| Per-instance keypoint data |
[Start of section]

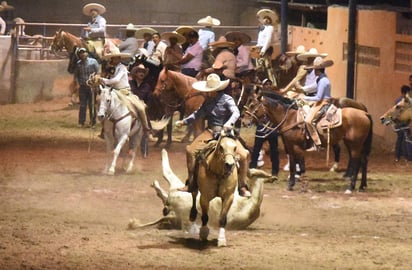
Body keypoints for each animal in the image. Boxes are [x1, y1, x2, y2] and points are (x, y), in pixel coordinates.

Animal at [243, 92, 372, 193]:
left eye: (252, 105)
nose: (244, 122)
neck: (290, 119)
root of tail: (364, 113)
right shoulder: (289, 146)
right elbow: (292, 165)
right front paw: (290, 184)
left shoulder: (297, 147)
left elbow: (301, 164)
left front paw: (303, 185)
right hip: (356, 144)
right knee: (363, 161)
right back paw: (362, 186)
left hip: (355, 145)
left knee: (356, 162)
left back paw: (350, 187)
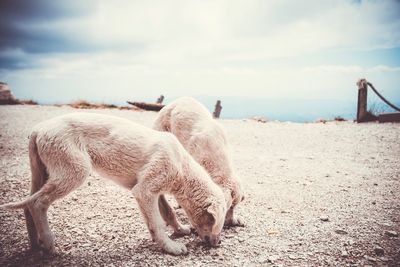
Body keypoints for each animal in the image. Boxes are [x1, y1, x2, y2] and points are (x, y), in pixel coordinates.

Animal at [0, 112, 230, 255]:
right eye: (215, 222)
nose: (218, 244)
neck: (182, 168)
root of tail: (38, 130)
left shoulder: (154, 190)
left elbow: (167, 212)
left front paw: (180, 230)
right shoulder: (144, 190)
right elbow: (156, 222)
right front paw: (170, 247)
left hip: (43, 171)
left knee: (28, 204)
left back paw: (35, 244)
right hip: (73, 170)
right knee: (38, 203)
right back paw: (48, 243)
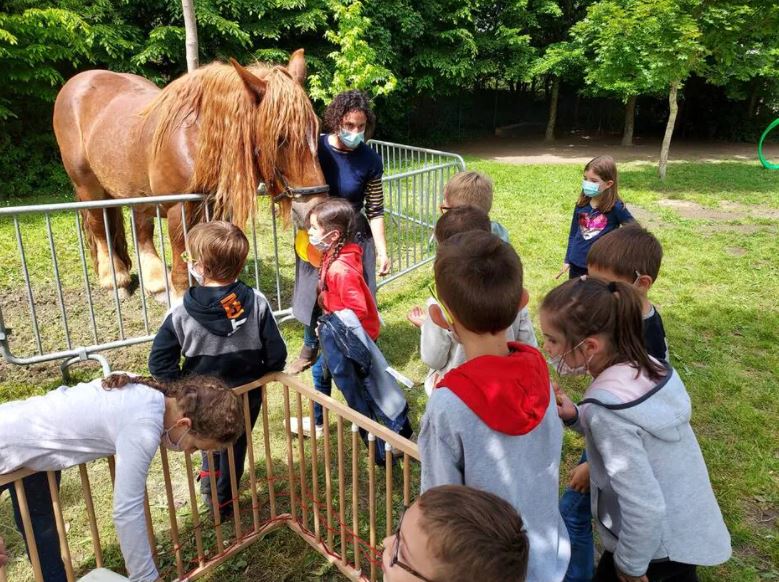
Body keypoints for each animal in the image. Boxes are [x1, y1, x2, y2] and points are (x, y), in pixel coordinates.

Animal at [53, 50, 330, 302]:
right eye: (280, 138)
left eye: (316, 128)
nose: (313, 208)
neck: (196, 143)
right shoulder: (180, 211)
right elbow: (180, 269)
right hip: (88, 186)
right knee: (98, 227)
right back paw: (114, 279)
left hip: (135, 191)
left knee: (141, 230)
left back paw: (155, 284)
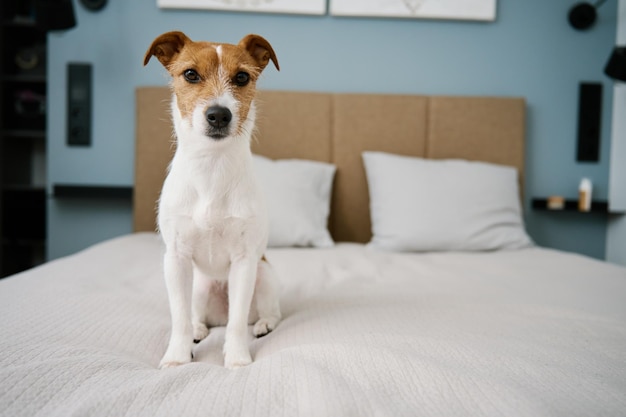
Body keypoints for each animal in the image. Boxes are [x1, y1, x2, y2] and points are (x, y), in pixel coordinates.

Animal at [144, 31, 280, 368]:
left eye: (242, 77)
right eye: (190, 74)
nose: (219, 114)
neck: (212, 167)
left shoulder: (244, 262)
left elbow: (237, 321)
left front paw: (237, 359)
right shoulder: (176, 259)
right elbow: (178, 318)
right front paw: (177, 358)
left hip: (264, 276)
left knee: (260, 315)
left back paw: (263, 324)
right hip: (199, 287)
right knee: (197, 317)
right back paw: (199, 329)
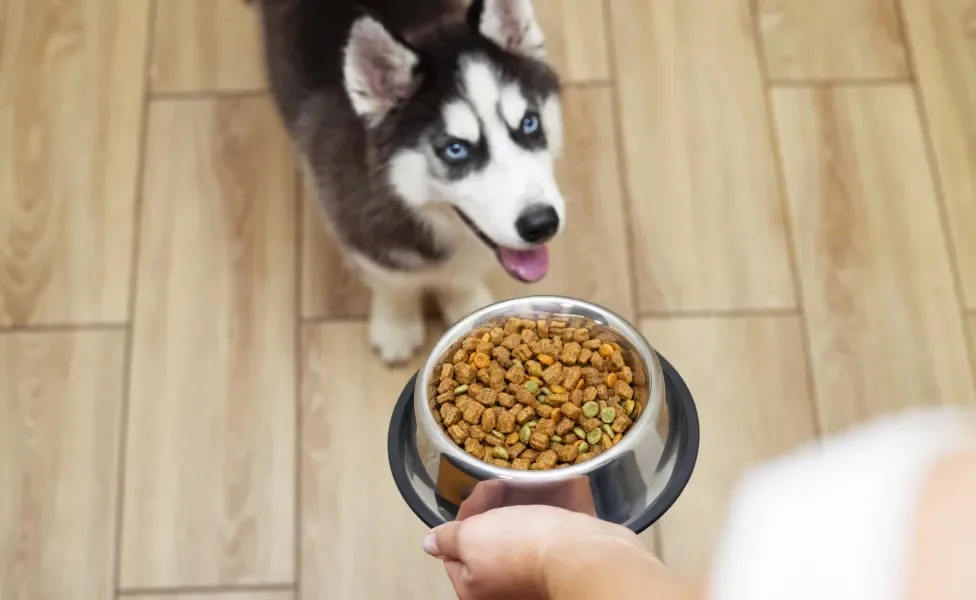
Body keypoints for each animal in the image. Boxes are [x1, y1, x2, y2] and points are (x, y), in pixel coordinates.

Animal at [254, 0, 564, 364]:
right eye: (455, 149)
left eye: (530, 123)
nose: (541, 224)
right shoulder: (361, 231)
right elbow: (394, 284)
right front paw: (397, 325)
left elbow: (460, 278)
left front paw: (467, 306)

[End of section]

| Assignment |
The records above, minus their pictures, are to be returned word for word.

| Task result |
Body keypoints for each animal in the image. Boxes are [x1, y1, x2, y2] and points are (x, y), in pixel coordinates.

Animal at [243, 92, 372, 193]:
left eye: (252, 105)
nose: (244, 122)
neck: (290, 119)
root of tail: (364, 113)
right shoulder: (289, 146)
right elbow: (292, 165)
right front paw: (290, 184)
left shoulder: (297, 147)
left elbow: (301, 164)
left front paw: (303, 185)
right hip: (356, 144)
right knee: (363, 161)
right back paw: (362, 186)
left hip: (355, 145)
left knee: (356, 162)
left back paw: (350, 187)
Body keypoints for each animal in the image. Boxes are [x1, y1, x2, y2] and points are (x, y), in pixel coordinates.

Animal at [0, 112, 230, 255]:
right eye: (215, 222)
nose: (218, 244)
neck: (182, 168)
root of tail: (38, 130)
left shoulder: (154, 190)
left elbow: (167, 212)
left front paw: (180, 230)
right shoulder: (144, 190)
right elbow: (156, 222)
right front paw: (170, 247)
left hip: (43, 171)
left knee: (28, 204)
left back paw: (35, 244)
right hip: (73, 170)
right knee: (38, 203)
right back paw: (48, 243)
Body keypoints for each animal in the image. Boxes are [x1, y1, x2, y2] and points are (x, y), in pixel coordinates.

Animal at [53, 50, 330, 302]:
right eye: (280, 138)
left eye: (316, 128)
nose: (313, 208)
neck: (196, 143)
right shoulder: (180, 211)
right elbow: (180, 269)
right hip: (88, 186)
right knee: (98, 227)
right back paw: (114, 279)
left hip: (135, 191)
left knee: (141, 230)
left back paw: (155, 284)
Body keypoints for each animal in the image. Boxes are [x1, y1, x2, y2] and points are (x, y), in pixel coordinates.

Animal at [144, 31, 280, 368]:
left eye: (242, 77)
right eye: (190, 74)
nose: (219, 114)
neck: (212, 167)
left shoulder: (244, 262)
left elbow: (237, 321)
left front paw: (237, 359)
right shoulder: (176, 259)
right elbow: (178, 318)
right front paw: (177, 358)
left hip: (264, 276)
left knee: (260, 315)
left back paw: (263, 324)
right hip: (199, 287)
right knee: (197, 317)
right back paw: (199, 329)
Body keypoints for each animal in the image. Boxes are [x1, y1, x2, y2] and points are (x, y), in pixel coordinates.

Animal at [254, 0, 564, 364]:
right eye: (455, 149)
left eye: (530, 123)
nose: (541, 224)
right shoulder: (361, 231)
right elbow: (394, 284)
right front paw: (397, 325)
left elbow: (460, 278)
left front paw: (467, 306)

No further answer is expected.